§ **Work to be completed**
Omit every picture and output the rest of the records exactly as they are.

Lens and sensor parameters

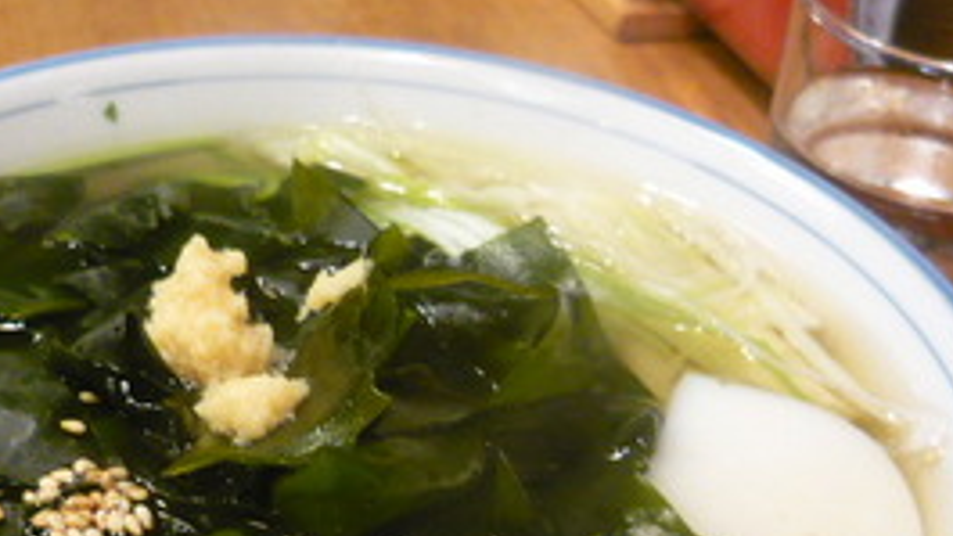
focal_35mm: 57
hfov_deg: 36.3
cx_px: 320
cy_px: 437
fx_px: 1440
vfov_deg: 20.8
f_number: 2.8
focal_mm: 5.5
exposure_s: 1/10
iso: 400
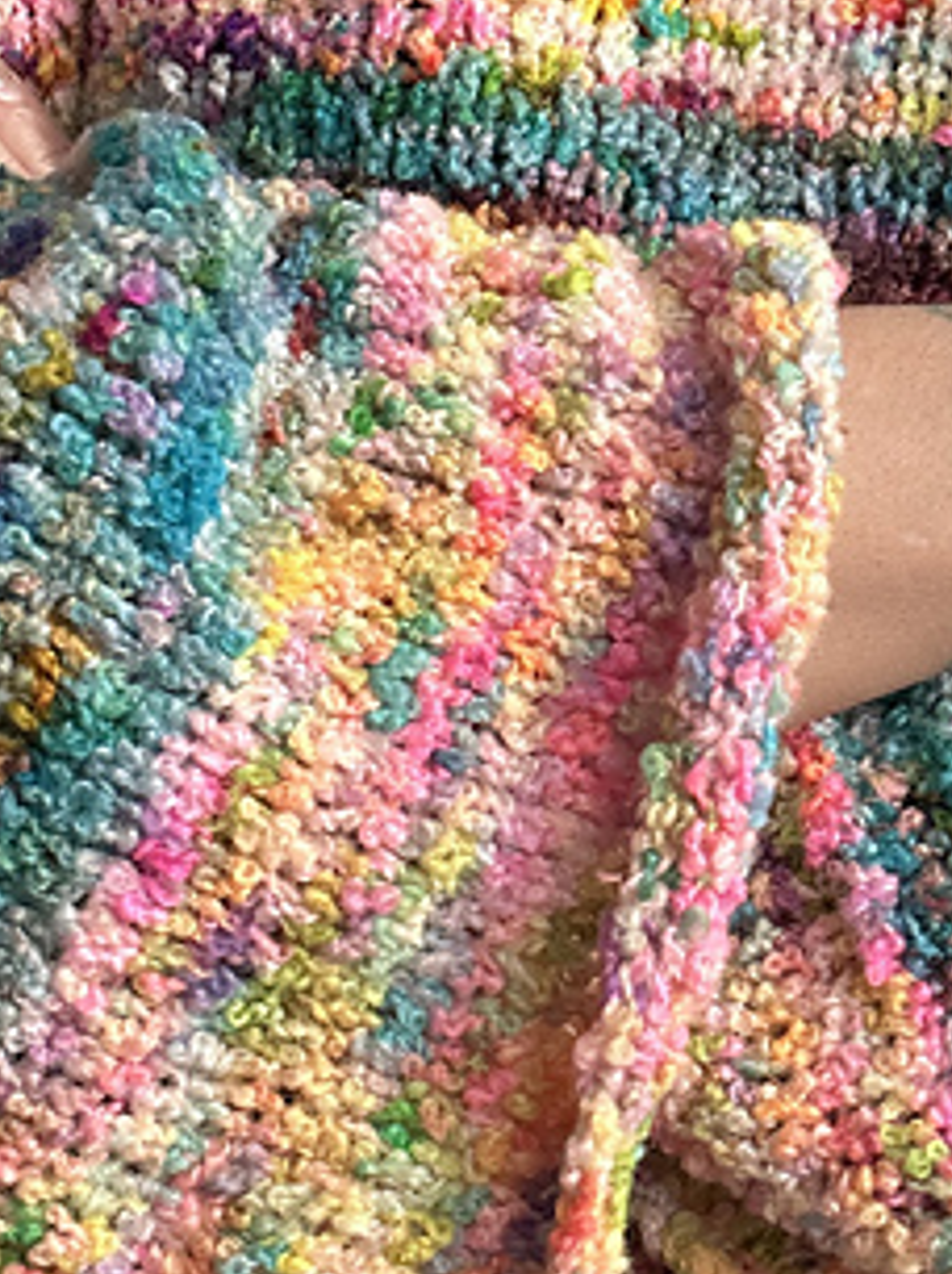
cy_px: 560
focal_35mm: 63
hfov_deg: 23.0
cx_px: 718
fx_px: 2315
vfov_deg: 30.7
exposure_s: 1/116
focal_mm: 2.69
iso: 80
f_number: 1.9
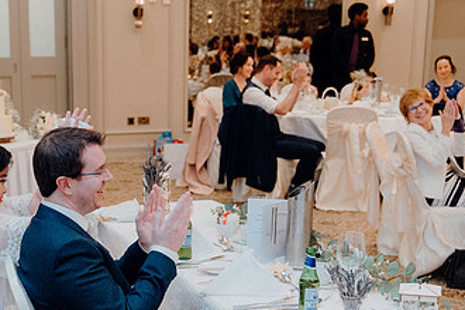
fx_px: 930
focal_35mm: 72
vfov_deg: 18.7
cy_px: 264
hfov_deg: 27.6
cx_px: 111
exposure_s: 1/160
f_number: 3.5
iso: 3200
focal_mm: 41
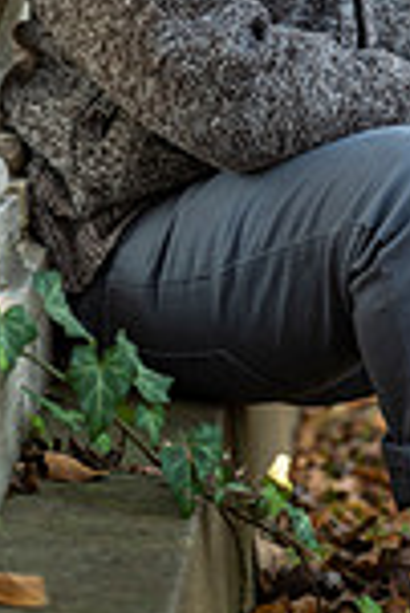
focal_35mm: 462
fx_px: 7874
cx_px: 231
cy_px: -106
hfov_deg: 3.0
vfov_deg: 4.4
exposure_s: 1/200
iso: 250
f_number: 3.5
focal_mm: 155
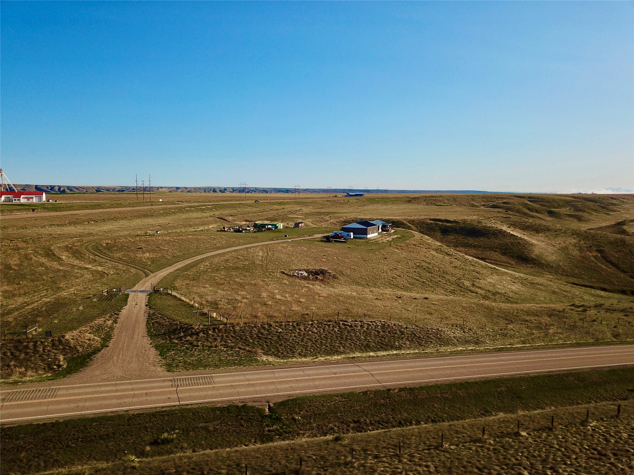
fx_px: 476
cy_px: 238
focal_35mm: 26
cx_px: 317
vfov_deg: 53.1
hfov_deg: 67.3
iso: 100
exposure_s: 1/2500
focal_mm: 4.73
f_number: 2.2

§ **Answer to the problem**
focal_35mm: 57
hfov_deg: 36.3
cx_px: 320
cy_px: 437
fx_px: 1440
vfov_deg: 20.8
f_number: 2.8
focal_mm: 5.5
exposure_s: 1/10
iso: 400
cy_px: 560
focal_35mm: 63
hfov_deg: 23.0
cx_px: 718
fx_px: 2315
vfov_deg: 30.7
exposure_s: 1/116
focal_mm: 2.69
iso: 80
f_number: 1.9
fx_px: 930
focal_35mm: 72
vfov_deg: 18.7
cy_px: 264
hfov_deg: 27.6
cx_px: 111
exposure_s: 1/160
f_number: 3.5
iso: 3200
focal_mm: 41
focal_35mm: 462
fx_px: 7874
cx_px: 231
cy_px: -106
hfov_deg: 3.0
vfov_deg: 4.4
exposure_s: 1/200
iso: 250
f_number: 3.5
focal_mm: 155
fx_px: 476
cy_px: 238
focal_35mm: 26
cx_px: 317
vfov_deg: 53.1
hfov_deg: 67.3
iso: 100
exposure_s: 1/2500
focal_mm: 4.73
f_number: 2.2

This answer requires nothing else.